On Thursday, gun rights activists applauded the judgment. "The court has made clear that the Second Amendment right to bear arms is not limited to the home," said Larry Keane, a top official with the National Shooting Sports Foundation, the gun industry's leading trade organization. "The responsibility is on the government to rationalize restrictions, not on the person to justify a need to use their rights to the government."

Shares of firearms manufacturers increased on Wall Street, with Smith & Wesson up more than 9%.

According to Jonathan Lowy, a lawyer at Brady, a gun control organization, the choice was a grave mistake. "With a stroke of the pen," he said, "the Supreme Court today invented a presumed right to carry loaded firearms nearly anywhere — to shoot and murder other people."

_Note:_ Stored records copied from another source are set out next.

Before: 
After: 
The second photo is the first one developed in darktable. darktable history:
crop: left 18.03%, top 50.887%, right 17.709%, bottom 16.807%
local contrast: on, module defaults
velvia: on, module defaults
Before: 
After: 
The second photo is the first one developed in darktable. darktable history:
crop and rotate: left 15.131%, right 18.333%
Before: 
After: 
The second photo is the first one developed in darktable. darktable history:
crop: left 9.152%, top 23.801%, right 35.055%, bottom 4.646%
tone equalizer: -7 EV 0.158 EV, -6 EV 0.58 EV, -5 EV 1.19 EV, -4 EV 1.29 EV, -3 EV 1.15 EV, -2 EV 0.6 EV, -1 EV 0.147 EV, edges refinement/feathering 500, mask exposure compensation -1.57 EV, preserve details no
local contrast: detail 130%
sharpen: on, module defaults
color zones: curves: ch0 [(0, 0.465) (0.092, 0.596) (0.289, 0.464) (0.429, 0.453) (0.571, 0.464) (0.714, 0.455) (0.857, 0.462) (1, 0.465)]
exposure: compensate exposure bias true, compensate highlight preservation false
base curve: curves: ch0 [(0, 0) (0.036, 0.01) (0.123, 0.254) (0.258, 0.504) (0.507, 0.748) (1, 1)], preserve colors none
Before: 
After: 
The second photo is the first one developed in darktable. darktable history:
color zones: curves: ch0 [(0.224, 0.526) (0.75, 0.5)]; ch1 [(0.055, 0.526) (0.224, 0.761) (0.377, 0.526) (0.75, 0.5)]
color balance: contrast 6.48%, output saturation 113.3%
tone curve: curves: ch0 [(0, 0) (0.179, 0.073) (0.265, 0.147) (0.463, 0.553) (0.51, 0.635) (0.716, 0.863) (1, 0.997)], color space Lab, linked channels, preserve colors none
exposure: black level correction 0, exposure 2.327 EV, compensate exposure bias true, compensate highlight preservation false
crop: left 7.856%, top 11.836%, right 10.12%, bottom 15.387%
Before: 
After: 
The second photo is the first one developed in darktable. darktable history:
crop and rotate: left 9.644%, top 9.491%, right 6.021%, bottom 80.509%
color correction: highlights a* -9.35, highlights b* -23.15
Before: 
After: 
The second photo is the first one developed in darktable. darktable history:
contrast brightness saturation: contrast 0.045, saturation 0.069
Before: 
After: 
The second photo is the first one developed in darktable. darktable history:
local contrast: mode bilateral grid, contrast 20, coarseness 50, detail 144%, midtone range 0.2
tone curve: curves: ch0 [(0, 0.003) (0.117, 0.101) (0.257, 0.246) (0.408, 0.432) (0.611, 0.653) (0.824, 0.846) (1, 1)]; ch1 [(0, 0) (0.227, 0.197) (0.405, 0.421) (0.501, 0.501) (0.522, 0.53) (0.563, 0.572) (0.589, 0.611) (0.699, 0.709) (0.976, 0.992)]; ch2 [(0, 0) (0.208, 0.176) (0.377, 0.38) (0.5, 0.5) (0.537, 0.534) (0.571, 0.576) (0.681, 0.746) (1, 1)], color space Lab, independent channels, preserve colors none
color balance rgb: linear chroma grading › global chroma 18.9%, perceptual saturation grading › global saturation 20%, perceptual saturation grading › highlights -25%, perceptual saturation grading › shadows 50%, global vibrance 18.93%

The case involved a lawsuit brought by two men who were denied licenses in New York, claiming "the state makes it nearly impossible for the normal law-abiding civilian to get a license."

Robert Nash and Brandon Koch were permitted to carry firearms away from populated areas for target shooting and hunting.

Citizens might not be obligated to explain to the government why they desire to practice a constitutional right, wrote Justice Thomas. "We are aware of no other constitutional right that may be exercised only after proving to public officials some special need," he wrote. What the future reserves for gun rights is uncertain, however, what is clear is that what occurred in Buffalo and Uvalde, Texas is a tragedy, leaving many to wonder if it could have been avoided.